Inside the truck, music was blaring and a crowd of young workers were moving at speed – I counted eight people behind the counter.

On offer that night were “Geeism” burgers (beef patty, oakleaf, tomato, onion, kimchi mayo, bacon, havarti cheese), chilli cheese fries and baklava shakes. As you can see, I’d given up on getting stoically wet by that stage and had pulled out my purple pocket umbrella

The young guys in front of us ordered five burgers (two with double patties), four trays of fries and a baklava shake between them. They were planning to eat the whole lot on their own. It’s hard not to respect appetites like that! The person in front of them ordered a triple burger, which was so humungous that I had to take the photo below.

By this time we’d been waiting for an hour and ten minutes, and  friendly strangers had started sheltering under our umbrella…

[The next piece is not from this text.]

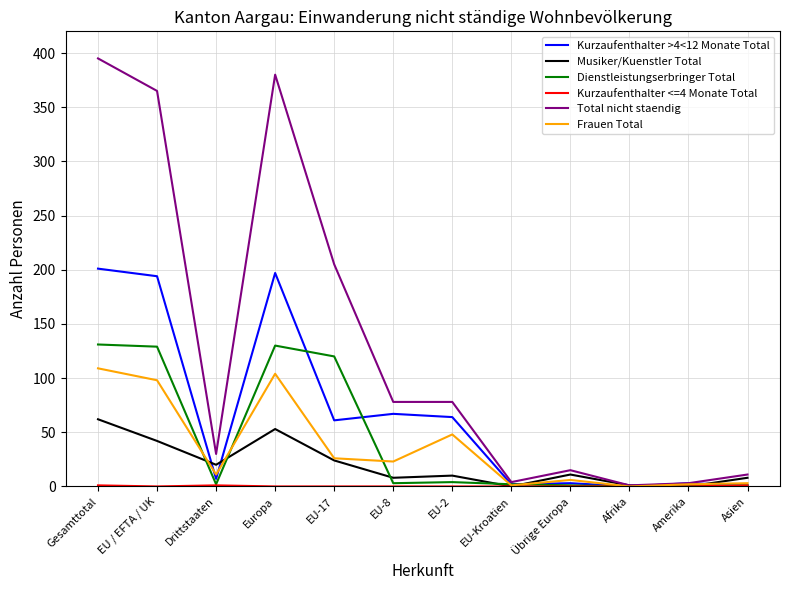

How many series are shown in this chart?

6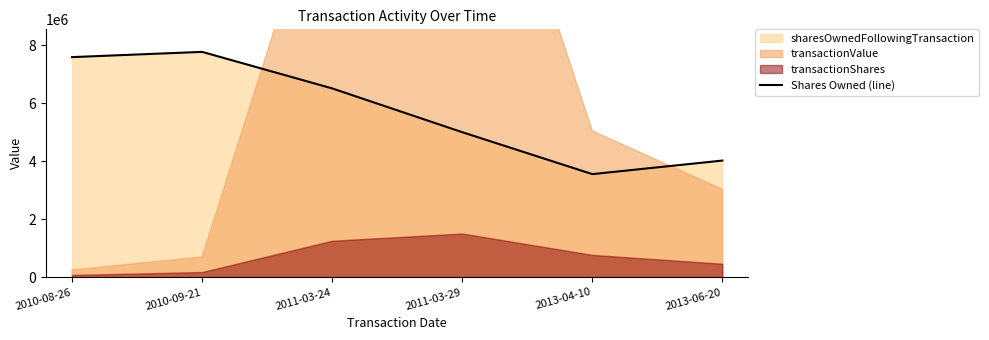

Reading left to right, transcribe all the data shown in this chart.

7590983	7771686	6512017	5002415	3556570	4023570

So was it worth it? Absolutely! It was great fun, everyone was cheerful and patient, and I thought my burger was the best I’d ever tasted. The meat was flavoursome, incredibly tender and cooked to medium perfection, the brioche bun was soft and just the right size (I don’t like burgers with crusty buns) and the kimchi mayo was divine. The fries were a nice accompaniment, albeit not outstanding.

Pete and Big Boy enjoyed their burgers too, Small Man less so. He prefers something with a bit more chew – this one was all a bit too tender for him.

If you’re after a cheap foodie adventure and you’re willing to stand in a queue for an hour or so, the Mister Gee Burger Truck is delicious fun. Burgers are $10 each, fries $5 – cash only.